A second claim Alex makes is that we lack a theory for why the more centralized states that arose after 1700 were less rent-seeking and predatory than their weaker and more internally fragmented predecessors. But in fact we have a fairly good understanding of many of the mechanisms responsible for the demise of the more costly forms of recent seeking that characterized medieval and early modern Europe. This understanding is based on the work of James Buchanan and Mancur Olson.

The basic argument is this. Medieval and early modern states were mostly devices for rent-extraction and rent-seeking. But this rent-extraction and rent-seeking was largely decentralized. They collected taxes through a variety of costly and inefficient means (such as selling monopolies). They then spent the tax revenue on costly wars.

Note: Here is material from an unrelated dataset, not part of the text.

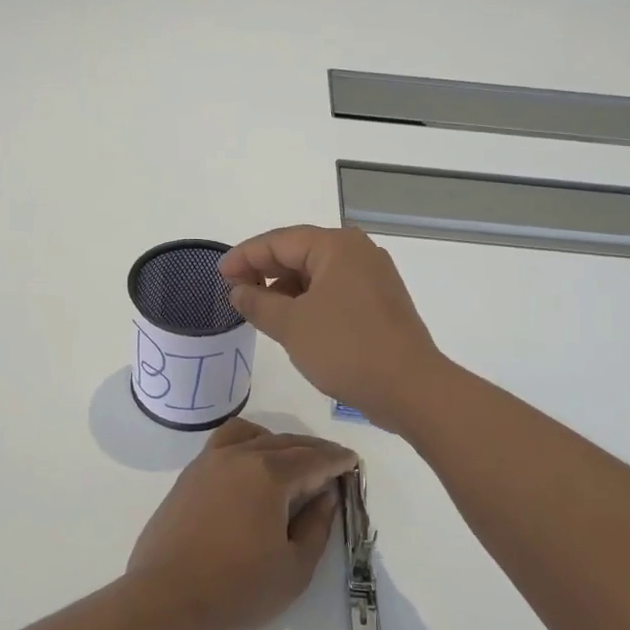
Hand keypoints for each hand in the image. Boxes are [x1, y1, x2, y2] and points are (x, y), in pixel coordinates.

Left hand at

Decentralized rent-extraction was costly and inefficient. For example, it is well known that weights and measures varied from place to place in preindustrial Europe. What is less well known is that there were institutional reasons for this, as each local lord wanted to use his own measures in order to extract more surplus from the peasants who were forced to grind their grain using his mill. Local cities similarly used their own systems of weights and measures in order to extract surplus from traveling merchants. This benefited each local lord and city authority but imposed a large deadweight loss on the economy at large.

The logic of internal tariffs was similar. Each local lord or city would choose their internal tariffs in order to maximize their own income. But we know from elementary microeconomics that in this setting each local authority will set these tariffs “too high” because they will not take into account the effect of their tax rate on the tax revenue of their neighbors who also set their tariffs too high.

When early modern European rulers invested in state capacity, they sought to abolish or restrict such internal tariffs, to impose uniform taxes, and to standardize weights and measures. This resulted in a reduction in deadweight loss as when the king set the tax rate he considered the tax revenue he gets from his entire realm, and internalized the negative externality mentioned above.  The reasoning is identical to that which states that a single combined monopolist may be preferable to an up-stream and down-stream monopolist. When it comes to a public bad (like rent-seeking) a monopolist is preferable to competition.